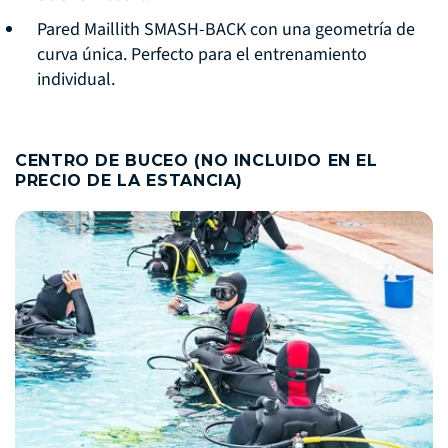
Pared Maillith SMASH-BACK con una geometría de
curva única. Perfecto para el entrenamiento
individual.
CENTRO DE BUCEO (NO INCLUIDO EN EL
PRECIO DE LA ESTANCIA)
————
= Action item =
Rewrite the text of the records above with "entrenamiento" swapped for "juego" and everything else unchanged. Omit the pictures from your answer.

= Task result =
Pared Maillith SMASH-BACK con una geometría de
curva única. Perfecto para el juego
individual.
CENTRO DE BUCEO (NO INCLUIDO EN EL
PRECIO DE LA ESTANCIA)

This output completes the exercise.